Paralysed by her ongoing crisis, Daphne drifts around a London full of shiny surfaces and harsh laughter, bludgeoning herself with drugs and alcohol, and grossing herself out with joyless sexual encounters. For the most part, Mackie Burns simply invites us to follow her through her questionable and at times frankly irritating decisions. But the meandering plot eventually coalesces around the question of what, after all, a film can ever say about the lived reality of trauma and grief. At a key point, Daphne chances on one of those white-painted ghost bikes that act as informal memorials, markers of our carelessness with other people’s lives. Climbing drunkenly aboard, she whizzes the disconnected pedals around, getting nowhere. This quietly symbolic image is typical of a film that freights the everyday with metaphor. Looking for meaning, Daphne finds way too much of it in this excessively overdetermined and claustrophobically overpopulated city. How can the particularity of a single life be expressed in this lonesome cacophony?
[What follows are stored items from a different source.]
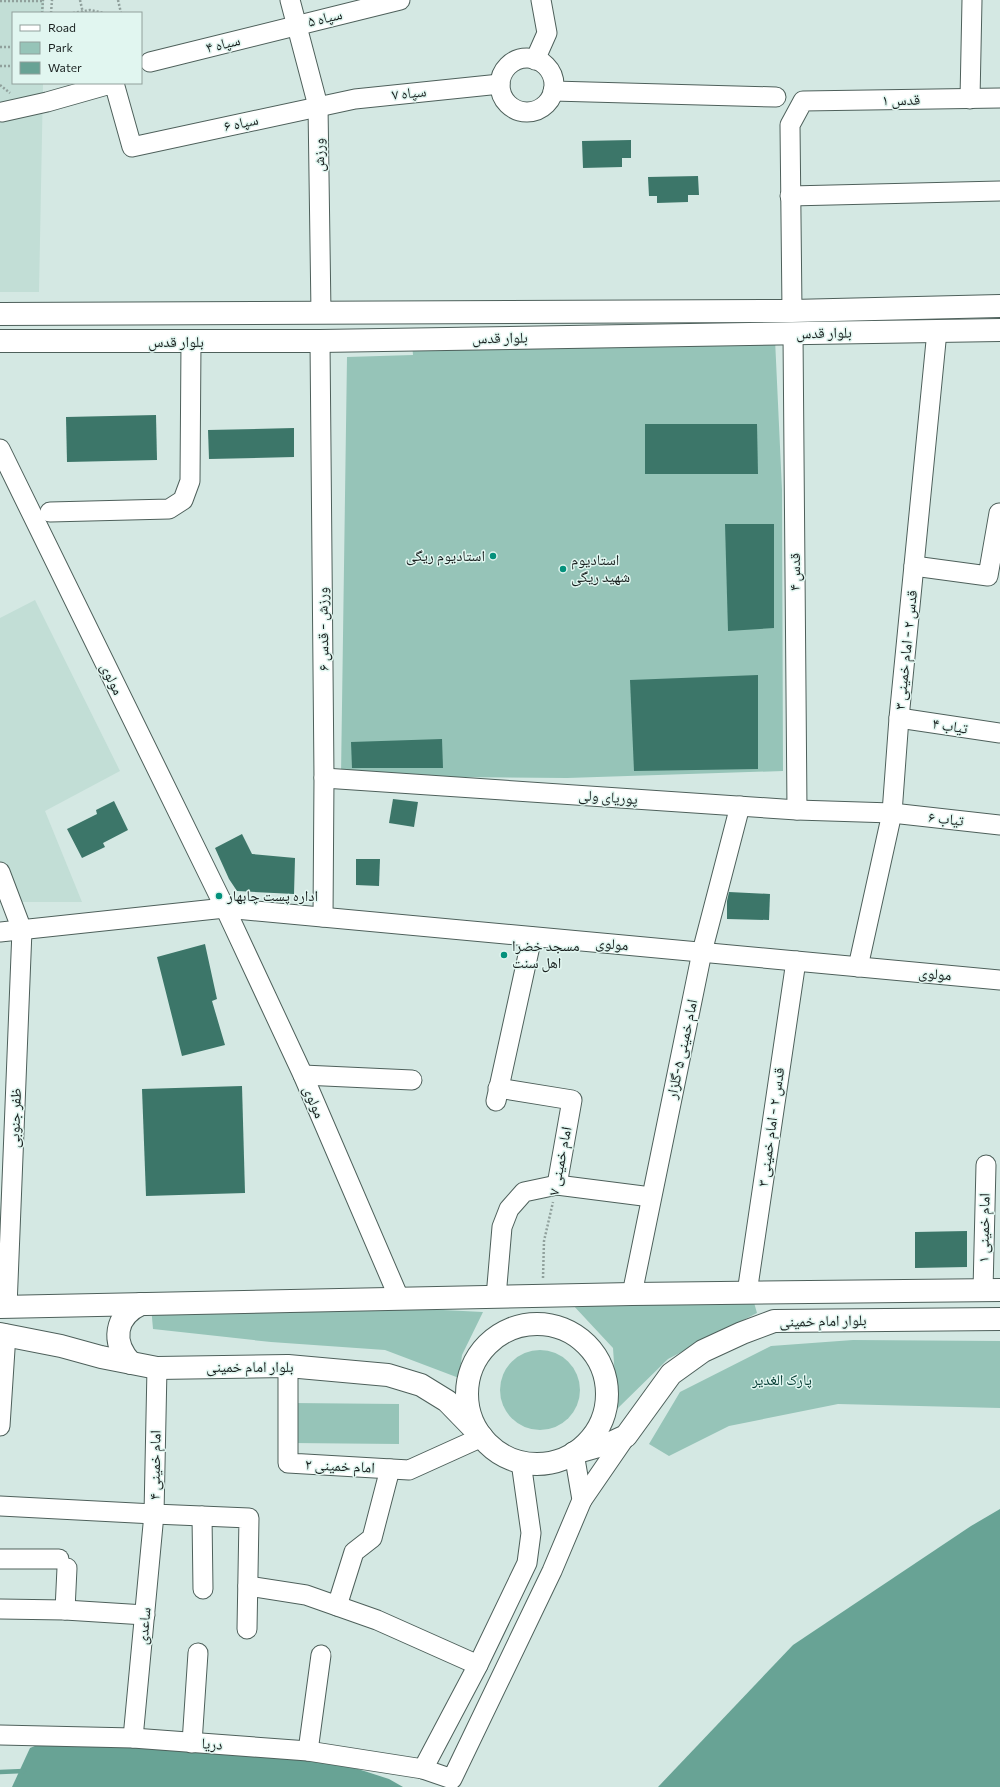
<svg xmlns="http://www.w3.org/2000/svg" width="1000" height="1787" viewBox="0 0 1000 1787" font-family="Commissioner,'Noto Naskh Arabic',sans-serif">
  <style>
    .built { fill: #c2ded6 }
    .green { fill: #96c4b8 }
    .water { fill: #68a395 }
    .lines { fill: none; stroke-linecap: round; stroke-linejoin: round }
    .stream { stroke: #68a395; stroke-width: 4.5 }
    .building { fill: #3c7669 }
    .minor-casing { stroke: #4e605b; stroke-width: 21 }
    .major-casing { stroke: #4e605b; stroke-width: 24 }
    .path { stroke: #90a09c; stroke-width: 2.5; stroke-dasharray: 2 2; stroke-linecap: butt }
    .minor { stroke: #fff; stroke-width: 19 }
    .major { stroke: #fff; stroke-width: 22 }
    .poi-dot { fill: #04917c; stroke: #e1f6f0; stroke-width: 1.5 }
    .labels { text-anchor: middle; stroke-width: 3; stroke-linejoin: round; paint-order: stroke }
    .street-label { font-size: 15px; fill: #19201f; stroke: #e1f6f0 }
    .poi-label { font-size: 15px; fill: #19201f; stroke: #e1f6f0; text-anchor: start }
    .park-label { font-size: 15px; fill: #023a31; stroke: #e1f6f0 }
  </style>
  <rect width="100%" height="100%" fill="#d4e8e3"/>
  <g class="built">
    <path d="M0 0H44V13H13V83H43L39 292H0Z"/>
    <path d="M35 600 120 771 45 811 82 902H10L0 904V618Z"/>
  </g>
  <g class="green">
    <path d="M775 339 782 490 783 771 567 778 341 776 347 357 413 355 412 343Z"/>
    <path d="M753 1299 757 1313 668 1359 616 1410 610 1407 615 1378 613 1348 572 1304Z"/>
    <path d="M151 1306 383 1307 483 1312 462 1355 459 1378 385 1350 271 1342 153 1329Z"/>
    <path d="M853 1340 1000 1341V1408L838 1404 729 1426 669 1456 649 1444 680 1392 771 1346Z"/>
    <circle cx="540" cy="1390" r="40"/>
    <path d="M292 1403 399 1404V1444L292 1443Z"/>
  </g>
  <g class="water">
    <path d="M1000 1509V1787H658L793 1645 971 1526Z"/>
    <path d="M54 1738 333 1761 389 1779 403 1787H12L30 1748Z"/>
  </g>
  <g class="lines">
    <path class="stream" d="M0 1772 24 1771"/>
  </g>
  <g class="building">
    <path d="M631 140V158H622V167L583 168 582 141Z"/>
    <path d="M698 176 699 195H688V202L657 203V196H649L648 177Z"/>
    <path d="M156 415 157 460 67 462 66 417Z"/>
    <path d="M645 424H757L758 474H645Z"/>
    <path d="M294 428V457L209 459 208 430Z"/>
    <path d="M725 524H774V628L728 631Z"/>
    <path d="M758 675V769L634 771 630 680Z"/>
    <path d="M442 739 443 768H352L351 742Z"/>
    <path d="M393 799 418 802 414 827 389 823Z"/>
    <path d="M114 801 128 830 103 843 105 847 82 858 67 829 97 814 96 810Z"/>
    <path d="M242 834 252 854 295 858 294 894 237 891 229 879 215 848Z"/>
    <path d="M356 859H380L379 886 356 885Z"/>
    <path d="M729 892 770 894 769 920 727 919V901Z"/>
    <path d="M205 944 217 999 212 1001 225 1045 182 1056 157 957Z"/>
    <path d="M242 1086 245 1193 146 1196 142 1089Z"/>
    <path d="M967 1231V1267L915 1268V1232Z"/>
  </g>
  <g class="lines">
    <g class="minor-casing">
      <g id="minor">
        <path d="M290 0 318 106 321 313"/>
        <circle cx="527" cy="85" r="27"/>
        <path d="M535 60 547 33 541 0"/>
        <path d="M150 62 400 0"/>
        <path d="M553 91 776 97"/>
        <path d="M970 99 972 0"/>
        <path d="M2 112 47 102 114 83 132 147 355 99 500 84"/>
        <path d="M790 196 1000 191"/>
        <path d="M792 311 790 125 803 101 1000 98"/>
        <path d="M793 334 797 810"/>
        <path d="M320 341 324 778 323 917"/>
        <path d="M0 449 225 908 303 1075 399 1298"/>
        <path d="M50 512 169 509 183 500 190 481 191 342"/>
        <path d="M914 566 988 576 999 513"/>
        <path d="M899 718 1000 733"/>
        <path d="M324 778 797 810 892 813 1000 825"/>
        <path d="M0 872 22 930 7 1307"/>
        <path d="M0 932 225 908 1000 980"/>
        <path d="M858 967 892 813 899 718 937 331"/>
        <path d="M303 1075 412 1080"/>
        <path d="M498 1088 572 1100 557 1185"/>
        <path d="M496 1101 532 937"/>
        <path d="M983 1290 986 1165"/>
        <path d="M747 1293 796 961"/>
        <path d="M632 1294 702 952 740 806"/>
        <path d="M496 1297 502 1227 509 1209 524 1192 557 1185 651 1197"/>
        <path d="M288 1366V1463L409 1470 482 1437"/>
        <path d="M157 1368 154 1514 249 1518 247 1629"/>
        <path d="M0 1426 6 1334"/>
        <path d="M582 1500 626 1436"/>
        <path d="M0 1506 154 1514 133 1738"/>
        <path d="M202 1516 203 1589"/>
        <path d="M0 1559H59"/>
        <path d="M248 1586 306 1595 377 1620 478 1665"/>
        <path d="M337 1606 354 1552 372 1538 390 1469"/>
        <path d="M0 1609 65 1610 145 1615"/>
        <path d="M65 1610 67 1568"/>
        <path d="M0 1735 133 1738 308 1751 423 1769 452 1779 552 1571 582 1500 574 1453"/>
        <path d="M192 1743 198 1653"/>
        <path d="M308 1751 321 1655"/>
        <path d="M423 1769 478 1665 527 1563 531 1533 521 1462"/>
      </g>
    </g>
    <g class="major-casing">
      <g id="major">
        <path d="M0 314 792 311 1000 306"/>
        <path d="M0 341H320L1000 330"/>
        <path d="M0 1307 632 1294 1000 1290"/>
        <circle cx="537" cy="1394" r="70"/>
        <path d="M0 1334 61 1346 101 1357 157 1368 288 1366 388 1375 421 1385 447 1401 482 1437"/>
        <path d="M131 1363C111 1342 115 1316 141 1304"/>
        <path d="M574 1453 613 1442 626 1436 671 1374 703 1351 742 1333 774 1321 1000 1319"/>
      </g>
    </g>
    <g class="path">
      <path d="M80 0 83 13"/>
      <path d="M118 0 121 13"/>
      <path d="M0 1H42"/>
      <path d="M42 13 43 0"/>
      <path d="M51 13 52 0"/>
      <path d="M73 13 90 10 104 13"/>
      <path d="M0 47H13"/>
      <path d="M0 66H13"/>
      <path d="M0 85 10 93"/>
      <path d="M543 1278 544 1241 553 1202"/>
    </g>
    <use href="#minor" class="minor"/>
    <use href="#major" class="major"/>
  </g>
  <g class="poi-dot">
    <circle cx="493" cy="556" r="4"/>
    <circle cx="563" cy="569" r="4"/>
    <circle cx="219" cy="896" r="4"/>
    <circle cx="504" cy="955" r="4"/>
  </g>
  <g class="labels">
    <g class="street-label">
      <text transform="translate(325 18) rotate(-14)" y="5">سپاه ۵</text>
      <text transform="translate(223 44) rotate(-14)" y="5">سپاه ۴</text>
      <text transform="translate(409 93) rotate(-6)" y="5">سپاه ۷</text>
      <text transform="translate(901 100) rotate(-1)" y="5">قدس ۱</text>
      <text transform="translate(241 123) rotate(-12)" y="5">سپاه ۶</text>
      <text transform="translate(319 155) rotate(-91)" y="5">ورزش</text>
      <text transform="translate(824 333) rotate(-1)" y="5">بلوار قدس</text>
      <text transform="translate(500 338) rotate(-1)" y="5">بلوار قدس</text>
      <text x="176" y="347">بلوار قدس</text>
      <text transform="translate(795 572) rotate(-90)" y="5">قدس ۴</text>
      <text transform="translate(323 629) rotate(-91)" y="5">ورزش - قدس ۶</text>
      <text transform="translate(906 650) rotate(-84)" y="5">قدس ۲ - امام خمینی ۳</text>
      <text transform="translate(112 679) rotate(64)" y="5">مولوی</text>
      <text transform="translate(950 726) rotate(9)" y="5">تیاب ۴</text>
      <text transform="translate(608 797) rotate(4)" y="5">پوریای ولی</text>
      <text transform="translate(946 819) rotate(6)" y="5">تیاب ۶</text>
      <text transform="translate(612 944) rotate(5)" y="5">مولوی</text>
      <text transform="translate(935 974) rotate(5)" y="5">مولوی</text>
      <text transform="translate(682 1049) rotate(-78)" y="5">امام خمینی ۵-گلزار</text>
      <text transform="translate(314 1102) rotate(67)" y="5">مولوی</text>
      <text transform="translate(15 1118) rotate(-88)" y="5">ظفر جنوبی</text>
      <text transform="translate(771 1127) rotate(-82)" y="5">قدس ۲ - امام خمینی ۳</text>
      <text transform="translate(560 1161) rotate(-79)" y="5">امام خمینی ۷</text>
      <text transform="translate(984 1228) rotate(-89)" y="5">امام خمینی ۱</text>
      <text transform="translate(823 1321) rotate(-1)" y="5">بلوار امام خمینی</text>
      <text x="250" y="1372">بلوار امام خمینی</text>
      <text transform="translate(155 1465) rotate(-89)" y="5">امام خمینی ۴</text>
      <text transform="translate(340 1466) rotate(3)" y="5">امام خمینی ۲</text>
      <text transform="translate(144 1626) rotate(-85)" y="5">ساعدی</text>
      <text transform="translate(212 1744) rotate(4)" y="5">دریا</text>
    </g>
    <g class="poi-label">
      <text x="485" y="561" text-anchor="end">استادیوم ریگی</text>
      <text x="571" y="565">استادیوم<tspan x="571" dy="17">شهید ریگی</tspan></text>
      <text x="227" y="901">اداره پست چابهار</text>
      <text x="512" y="951">مسجد خضرا<tspan x="512" dy="17">اهل سنت</tspan></text>
    </g>
    <g class="park-label">
      <text x="782" y="1385">پارک الغدیر</text>
    </g>
  </g>
  <rect x="12" y="12" width="130" height="72" fill="#e1f6f0" stroke="#91a09c"/>
  <rect x="20" y="25" width="20" height="6" fill="#ffffff" stroke="#91a09c"/>
  <text x="48" y="32" font-size="12" fill="#19201f">Road</text>
  <rect x="20" y="42" width="20" height="12" fill="#96c4b8" stroke="#91a09c"/>
  <text x="48" y="52" font-size="12" fill="#19201f">Park</text>
  <rect x="20" y="62" width="20" height="12" fill="#68a395" stroke="#91a09c"/>
  <text x="48" y="72" font-size="12" fill="#19201f">Water</text>
</svg>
The film takes its title from Daphne’s name, the single word marking her solitude but also standing in for the definitive identity that is getting more and more blurred and slurred as her life falls apart. But while such angst-ridden narrative bones might make this sound like a depressing watch, Mackie Burns and Beecham between them assemble a mosaic of delights that tells another story: a camera angle framing a Tube station with the uncanny symmetry of a Vermeer; a hilariously acid quip delivered suddenly, with pin-sharp timing; a flash of sympathy from a stranger on a bus. Above all, there is the gorgeous palette of saturated colour that gathers around Beecham like an otherworldly aura. Such visual style is often just so much marketable gloss, but here it all builds towards the answer that Daphne gradually weaves together from small fragments of beauty and hope. In the film’s low-key denouement, simple catharsis hits the spot when philosophy, religion and medicine have all failed. The disaster of being alive in the world can be alleviated by the alchemical mediation of, for want of a less loaded word, art.